[Records drawn from a dataset]
════

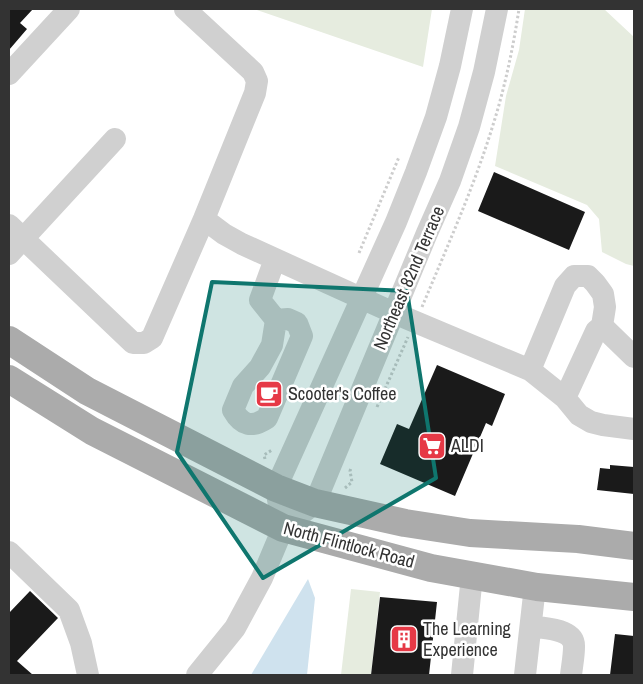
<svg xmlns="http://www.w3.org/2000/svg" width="643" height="684" viewBox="0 0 643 684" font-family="'Archivo Narrow',sans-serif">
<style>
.green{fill:#e6ecdf}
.water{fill:#cfe2ee}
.building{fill:#1a1a1a}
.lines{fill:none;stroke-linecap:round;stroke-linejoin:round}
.path{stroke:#cdcdcd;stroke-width:3;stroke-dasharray:2.5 2.5;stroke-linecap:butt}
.minor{stroke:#d0d0d0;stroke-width:22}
.major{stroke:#ababab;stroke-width:28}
.marked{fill:#0f766e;fill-opacity:0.2;stroke:#0f766e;stroke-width:4;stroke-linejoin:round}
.labels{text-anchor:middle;stroke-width:5;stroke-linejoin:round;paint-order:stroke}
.street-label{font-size:18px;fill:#333;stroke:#fff}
.poi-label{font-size:18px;fill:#333;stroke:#fff;text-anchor:start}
</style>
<rect width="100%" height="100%" fill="#fff"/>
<path class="green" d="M 254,9 L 432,9 L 423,67 Z
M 525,9 L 604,9 L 634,37 L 634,266 L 626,264 L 602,252 L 599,219 L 587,205 L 495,166 L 506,96 L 519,50 Z
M 351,589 L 380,592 L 371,675 L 341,675 Z"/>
<path class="water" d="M 308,579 L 315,598 L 307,675 L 251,675 Z"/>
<path class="building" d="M 9,9 L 33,9 L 20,23 L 27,29 L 9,50 Z
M 494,172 L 585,212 L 569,250 L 478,211 Z
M 437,365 L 505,394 L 492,426 L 486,423 L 455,496 L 380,464 L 397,424 L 409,429 Z
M 610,465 L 634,467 L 634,494 L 597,490 L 600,468 L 610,469 Z
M 30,591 L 58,618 L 17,661 L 33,675 L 9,675 L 9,613 Z
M 380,597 L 437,602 L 429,675 L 371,675 Z
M 615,634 L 634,636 L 634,675 L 610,675 Z"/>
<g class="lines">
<path class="path" d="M 359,253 L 399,157
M 422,307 C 447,247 474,187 493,125 C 505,87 513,48 519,9
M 377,407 L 408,337
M 265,459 L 264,455 L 272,450
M 345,488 L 352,482 L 350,471 L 351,468"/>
<path class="minor" d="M 9,74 L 69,9
M 204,219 L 224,234 L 242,244 L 394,313 L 530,370 L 565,398 L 579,415 L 591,422 L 603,425 L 634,429
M 9,225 L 133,343 L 144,343 L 152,338 L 204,219 L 255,93 L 257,81 L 253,72 L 185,9
M 9,254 L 115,139
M 275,259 L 260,300 L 276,320 L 272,345 L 260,367 L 243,386 L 233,410 C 242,426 252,428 267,418 L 302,336 L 297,323 L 288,319 L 276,320
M 530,370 L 565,286 L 574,276 L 588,276 L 595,283 L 603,294 L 605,307 L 602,326
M 565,398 L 596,331 L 602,326 L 634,357
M 283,528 L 276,488 L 396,222 L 416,172 L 436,117 L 450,66 L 462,9
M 9,552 L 69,610 L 81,643 L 88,675
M 531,626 C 545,629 575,628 574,647 C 574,656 572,666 571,675
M 197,675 L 235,628 L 262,578 L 283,528 L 315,503 L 427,233 L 450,181 L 469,127 L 484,72 L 497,9
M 462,675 L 472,575
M 525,675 L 535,586"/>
<path class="major" d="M 9,340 L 87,391 L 276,488 L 315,503 L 405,523 L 470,533 L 578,539 L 634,546
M 9,379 L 92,431 L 283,528 L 431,568 L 537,587 L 634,597"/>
</g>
<path class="marked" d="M 212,282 L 407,291 L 436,478 L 263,578 L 177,452 Z"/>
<defs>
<g id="cafe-square" transform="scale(1.4375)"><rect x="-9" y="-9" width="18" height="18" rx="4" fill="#e63946" stroke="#fff"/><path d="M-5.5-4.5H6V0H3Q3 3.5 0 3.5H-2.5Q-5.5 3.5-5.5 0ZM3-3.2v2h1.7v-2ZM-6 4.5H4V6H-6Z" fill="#fff"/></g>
<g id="supermarket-square" transform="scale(1.4375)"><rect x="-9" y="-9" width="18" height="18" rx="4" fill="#e63946" stroke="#fff"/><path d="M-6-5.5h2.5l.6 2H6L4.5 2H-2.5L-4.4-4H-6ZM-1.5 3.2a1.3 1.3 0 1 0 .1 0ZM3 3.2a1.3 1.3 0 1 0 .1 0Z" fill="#fff"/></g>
<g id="building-square" transform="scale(1.4375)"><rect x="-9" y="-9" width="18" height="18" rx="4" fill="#e63946" stroke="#fff"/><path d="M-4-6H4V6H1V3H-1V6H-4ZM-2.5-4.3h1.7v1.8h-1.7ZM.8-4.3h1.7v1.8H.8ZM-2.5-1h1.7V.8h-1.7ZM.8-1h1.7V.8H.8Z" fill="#fff"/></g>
</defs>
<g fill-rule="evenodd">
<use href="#cafe-square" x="269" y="394"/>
<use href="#supermarket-square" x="432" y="446"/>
<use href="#building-square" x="404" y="639"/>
</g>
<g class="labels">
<g class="street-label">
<text transform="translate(409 278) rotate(-67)" y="6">Northeast 82nd Terrace</text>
<text transform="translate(349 545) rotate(15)" y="6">North Flintlock Road</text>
</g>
<g class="poi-label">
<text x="288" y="400">Scooter's Coffee</text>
<text x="451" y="452">ALDI</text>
<text x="423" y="635">The Learning<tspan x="423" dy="21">Experience</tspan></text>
</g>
</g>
<rect width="643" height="684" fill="none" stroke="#333333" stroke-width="20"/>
</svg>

════

PROBLEM TO WORK ON:
Work through the entries above line by line, counting each one that includes the word "linecap", and give the final number only.

ANSWER BOX:
2